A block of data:
########################################
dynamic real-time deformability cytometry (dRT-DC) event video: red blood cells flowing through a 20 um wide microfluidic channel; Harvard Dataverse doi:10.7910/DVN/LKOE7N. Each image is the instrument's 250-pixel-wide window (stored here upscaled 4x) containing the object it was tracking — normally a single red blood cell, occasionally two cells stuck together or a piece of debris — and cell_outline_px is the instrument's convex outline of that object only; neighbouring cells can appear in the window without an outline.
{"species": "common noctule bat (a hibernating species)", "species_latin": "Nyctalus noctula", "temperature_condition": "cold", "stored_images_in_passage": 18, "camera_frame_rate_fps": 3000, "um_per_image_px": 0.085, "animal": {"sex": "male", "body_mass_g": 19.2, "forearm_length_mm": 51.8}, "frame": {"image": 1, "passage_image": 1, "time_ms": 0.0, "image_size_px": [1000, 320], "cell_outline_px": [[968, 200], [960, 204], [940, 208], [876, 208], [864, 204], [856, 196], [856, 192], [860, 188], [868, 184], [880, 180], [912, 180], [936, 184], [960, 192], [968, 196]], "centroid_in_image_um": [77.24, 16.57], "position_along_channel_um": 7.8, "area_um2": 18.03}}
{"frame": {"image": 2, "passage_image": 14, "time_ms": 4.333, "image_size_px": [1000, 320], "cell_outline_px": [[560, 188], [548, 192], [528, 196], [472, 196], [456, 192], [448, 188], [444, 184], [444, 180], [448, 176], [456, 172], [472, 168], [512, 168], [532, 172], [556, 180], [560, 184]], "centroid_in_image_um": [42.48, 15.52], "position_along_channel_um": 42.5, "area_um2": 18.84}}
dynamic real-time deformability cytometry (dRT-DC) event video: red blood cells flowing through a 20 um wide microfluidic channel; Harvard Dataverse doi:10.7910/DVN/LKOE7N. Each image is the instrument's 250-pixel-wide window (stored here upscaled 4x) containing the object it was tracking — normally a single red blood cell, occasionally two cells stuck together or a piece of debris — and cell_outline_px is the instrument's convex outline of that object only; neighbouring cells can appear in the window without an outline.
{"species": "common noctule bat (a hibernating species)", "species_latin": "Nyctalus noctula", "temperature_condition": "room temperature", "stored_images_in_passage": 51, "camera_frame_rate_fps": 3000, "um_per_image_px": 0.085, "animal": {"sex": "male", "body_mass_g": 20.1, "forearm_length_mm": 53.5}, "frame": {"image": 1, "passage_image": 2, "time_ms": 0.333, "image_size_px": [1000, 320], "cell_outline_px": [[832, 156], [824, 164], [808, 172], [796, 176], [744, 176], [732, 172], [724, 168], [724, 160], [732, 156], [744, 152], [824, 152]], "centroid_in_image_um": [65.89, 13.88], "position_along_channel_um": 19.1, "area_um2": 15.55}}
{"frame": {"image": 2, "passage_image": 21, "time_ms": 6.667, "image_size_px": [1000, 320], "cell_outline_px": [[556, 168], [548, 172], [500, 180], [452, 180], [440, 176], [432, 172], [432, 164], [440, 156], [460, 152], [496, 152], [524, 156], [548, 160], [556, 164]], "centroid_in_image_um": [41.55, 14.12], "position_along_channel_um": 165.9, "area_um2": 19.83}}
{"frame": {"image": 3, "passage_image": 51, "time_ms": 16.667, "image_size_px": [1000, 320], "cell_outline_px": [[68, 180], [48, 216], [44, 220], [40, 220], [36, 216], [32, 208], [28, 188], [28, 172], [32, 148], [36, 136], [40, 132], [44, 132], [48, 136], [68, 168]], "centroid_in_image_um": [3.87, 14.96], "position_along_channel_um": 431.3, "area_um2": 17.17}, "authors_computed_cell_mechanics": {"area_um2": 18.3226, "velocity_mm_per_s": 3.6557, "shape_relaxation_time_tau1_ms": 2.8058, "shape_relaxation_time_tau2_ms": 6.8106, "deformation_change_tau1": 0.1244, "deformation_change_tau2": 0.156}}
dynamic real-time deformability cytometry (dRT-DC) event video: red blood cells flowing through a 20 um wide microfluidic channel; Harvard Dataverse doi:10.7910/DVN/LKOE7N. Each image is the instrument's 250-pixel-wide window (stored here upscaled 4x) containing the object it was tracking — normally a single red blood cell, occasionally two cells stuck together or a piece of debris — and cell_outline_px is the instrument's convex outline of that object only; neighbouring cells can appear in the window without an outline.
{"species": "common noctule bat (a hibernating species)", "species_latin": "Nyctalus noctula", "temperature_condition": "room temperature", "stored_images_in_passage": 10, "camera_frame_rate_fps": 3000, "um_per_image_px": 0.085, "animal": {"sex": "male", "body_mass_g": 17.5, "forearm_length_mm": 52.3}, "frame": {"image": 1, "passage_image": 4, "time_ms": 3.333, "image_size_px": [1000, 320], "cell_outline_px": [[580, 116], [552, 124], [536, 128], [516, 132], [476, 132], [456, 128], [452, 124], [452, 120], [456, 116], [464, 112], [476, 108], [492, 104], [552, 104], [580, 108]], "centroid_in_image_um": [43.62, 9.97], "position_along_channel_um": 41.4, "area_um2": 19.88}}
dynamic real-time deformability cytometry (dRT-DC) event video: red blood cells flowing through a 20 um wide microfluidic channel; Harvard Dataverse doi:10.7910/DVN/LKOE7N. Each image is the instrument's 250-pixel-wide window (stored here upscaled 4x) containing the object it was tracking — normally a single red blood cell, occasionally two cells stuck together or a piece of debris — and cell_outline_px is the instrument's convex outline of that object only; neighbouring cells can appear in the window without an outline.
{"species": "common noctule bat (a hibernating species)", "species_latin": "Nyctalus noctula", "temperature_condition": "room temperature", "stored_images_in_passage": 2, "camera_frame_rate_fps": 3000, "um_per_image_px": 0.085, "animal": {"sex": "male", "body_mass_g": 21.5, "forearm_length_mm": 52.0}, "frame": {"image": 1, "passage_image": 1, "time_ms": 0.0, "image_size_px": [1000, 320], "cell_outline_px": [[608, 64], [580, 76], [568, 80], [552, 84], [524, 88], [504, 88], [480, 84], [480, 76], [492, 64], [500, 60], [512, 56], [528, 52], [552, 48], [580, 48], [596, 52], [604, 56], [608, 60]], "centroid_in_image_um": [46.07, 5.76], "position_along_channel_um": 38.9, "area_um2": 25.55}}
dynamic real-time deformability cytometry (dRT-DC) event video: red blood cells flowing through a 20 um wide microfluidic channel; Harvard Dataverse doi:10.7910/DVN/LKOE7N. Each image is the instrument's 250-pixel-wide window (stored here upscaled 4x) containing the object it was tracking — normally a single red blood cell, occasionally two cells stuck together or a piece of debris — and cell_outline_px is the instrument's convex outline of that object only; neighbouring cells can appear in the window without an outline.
########################################
Extract all of the data shown above and repeat it verbatim.

**Result for this task**
dynamic real-time deformability cytometry (dRT-DC) event video: red blood cells flowing through a 20 um wide microfluidic channel; Harvard Dataverse doi:10.7910/DVN/LKOE7N. Each image is the instrument's 250-pixel-wide window (stored here upscaled 4x) containing the object it was tracking — normally a single red blood cell, occasionally two cells stuck together or a piece of debris — and cell_outline_px is the instrument's convex outline of that object only; neighbouring cells can appear in the window without an outline.
{"species": "common noctule bat (a hibernating species)", "species_latin": "Nyctalus noctula", "temperature_condition": "cold", "stored_images_in_passage": 18, "camera_frame_rate_fps": 3000, "um_per_image_px": 0.085, "animal": {"sex": "male", "body_mass_g": 19.2, "forearm_length_mm": 51.8}, "frame": {"image": 1, "passage_image": 1, "time_ms": 0.0, "image_size_px": [1000, 320], "cell_outline_px": [[968, 200], [960, 204], [940, 208], [876, 208], [864, 204], [856, 196], [856, 192], [860, 188], [868, 184], [880, 180], [912, 180], [936, 184], [960, 192], [968, 196]], "centroid_in_image_um": [77.24, 16.57], "position_along_channel_um": 7.8, "area_um2": 18.03}}
{"frame": {"image": 2, "passage_image": 14, "time_ms": 4.333, "image_size_px": [1000, 320], "cell_outline_px": [[560, 188], [548, 192], [528, 196], [472, 196], [456, 192], [448, 188], [444, 184], [444, 180], [448, 176], [456, 172], [472, 168], [512, 168], [532, 172], [556, 180], [560, 184]], "centroid_in_image_um": [42.48, 15.52], "position_along_channel_um": 42.5, "area_um2": 18.84}}
dynamic real-time deformability cytometry (dRT-DC) event video: red blood cells flowing through a 20 um wide microfluidic channel; Harvard Dataverse doi:10.7910/DVN/LKOE7N. Each image is the instrument's 250-pixel-wide window (stored here upscaled 4x) containing the object it was tracking — normally a single red blood cell, occasionally two cells stuck together or a piece of debris — and cell_outline_px is the instrument's convex outline of that object only; neighbouring cells can appear in the window without an outline.
{"species": "common noctule bat (a hibernating species)", "species_latin": "Nyctalus noctula", "temperature_condition": "room temperature", "stored_images_in_passage": 51, "camera_frame_rate_fps": 3000, "um_per_image_px": 0.085, "animal": {"sex": "male", "body_mass_g": 20.1, "forearm_length_mm": 53.5}, "frame": {"image": 1, "passage_image": 2, "time_ms": 0.333, "image_size_px": [1000, 320], "cell_outline_px": [[832, 156], [824, 164], [808, 172], [796, 176], [744, 176], [732, 172], [724, 168], [724, 160], [732, 156], [744, 152], [824, 152]], "centroid_in_image_um": [65.89, 13.88], "position_along_channel_um": 19.1, "area_um2": 15.55}}
{"frame": {"image": 2, "passage_image": 21, "time_ms": 6.667, "image_size_px": [1000, 320], "cell_outline_px": [[556, 168], [548, 172], [500, 180], [452, 180], [440, 176], [432, 172], [432, 164], [440, 156], [460, 152], [496, 152], [524, 156], [548, 160], [556, 164]], "centroid_in_image_um": [41.55, 14.12], "position_along_channel_um": 165.9, "area_um2": 19.83}}
{"frame": {"image": 3, "passage_image": 51, "time_ms": 16.667, "image_size_px": [1000, 320], "cell_outline_px": [[68, 180], [48, 216], [44, 220], [40, 220], [36, 216], [32, 208], [28, 188], [28, 172], [32, 148], [36, 136], [40, 132], [44, 132], [48, 136], [68, 168]], "centroid_in_image_um": [3.87, 14.96], "position_along_channel_um": 431.3, "area_um2": 17.17}, "authors_computed_cell_mechanics": {"area_um2": 18.3226, "velocity_mm_per_s": 3.6557, "shape_relaxation_time_tau1_ms": 2.8058, "shape_relaxation_time_tau2_ms": 6.8106, "deformation_change_tau1": 0.1244, "deformation_change_tau2": 0.156}}
dynamic real-time deformability cytometry (dRT-DC) event video: red blood cells flowing through a 20 um wide microfluidic channel; Harvard Dataverse doi:10.7910/DVN/LKOE7N. Each image is the instrument's 250-pixel-wide window (stored here upscaled 4x) containing the object it was tracking — normally a single red blood cell, occasionally two cells stuck together or a piece of debris — and cell_outline_px is the instrument's convex outline of that object only; neighbouring cells can appear in the window without an outline.
{"species": "common noctule bat (a hibernating species)", "species_latin": "Nyctalus noctula", "temperature_condition": "room temperature", "stored_images_in_passage": 10, "camera_frame_rate_fps": 3000, "um_per_image_px": 0.085, "animal": {"sex": "male", "body_mass_g": 17.5, "forearm_length_mm": 52.3}, "frame": {"image": 1, "passage_image": 4, "time_ms": 3.333, "image_size_px": [1000, 320], "cell_outline_px": [[580, 116], [552, 124], [536, 128], [516, 132], [476, 132], [456, 128], [452, 124], [452, 120], [456, 116], [464, 112], [476, 108], [492, 104], [552, 104], [580, 108]], "centroid_in_image_um": [43.62, 9.97], "position_along_channel_um": 41.4, "area_um2": 19.88}}
dynamic real-time deformability cytometry (dRT-DC) event video: red blood cells flowing through a 20 um wide microfluidic channel; Harvard Dataverse doi:10.7910/DVN/LKOE7N. Each image is the instrument's 250-pixel-wide window (stored here upscaled 4x) containing the object it was tracking — normally a single red blood cell, occasionally two cells stuck together or a piece of debris — and cell_outline_px is the instrument's convex outline of that object only; neighbouring cells can appear in the window without an outline.
{"species": "common noctule bat (a hibernating species)", "species_latin": "Nyctalus noctula", "temperature_condition": "room temperature", "stored_images_in_passage": 2, "camera_frame_rate_fps": 3000, "um_per_image_px": 0.085, "animal": {"sex": "male", "body_mass_g": 21.5, "forearm_length_mm": 52.0}, "frame": {"image": 1, "passage_image": 1, "time_ms": 0.0, "image_size_px": [1000, 320], "cell_outline_px": [[608, 64], [580, 76], [568, 80], [552, 84], [524, 88], [504, 88], [480, 84], [480, 76], [492, 64], [500, 60], [512, 56], [528, 52], [552, 48], [580, 48], [596, 52], [604, 56], [608, 60]], "centroid_in_image_um": [46.07, 5.76], "position_along_channel_um": 38.9, "area_um2": 25.55}}
dynamic real-time deformability cytometry (dRT-DC) event video: red blood cells flowing through a 20 um wide microfluidic channel; Harvard Dataverse doi:10.7910/DVN/LKOE7N. Each image is the instrument's 250-pixel-wide window (stored here upscaled 4x) containing the object it was tracking — normally a single red blood cell, occasionally two cells stuck together or a piece of debris — and cell_outline_px is the instrument's convex outline of that object only; neighbouring cells can appear in the window without an outline.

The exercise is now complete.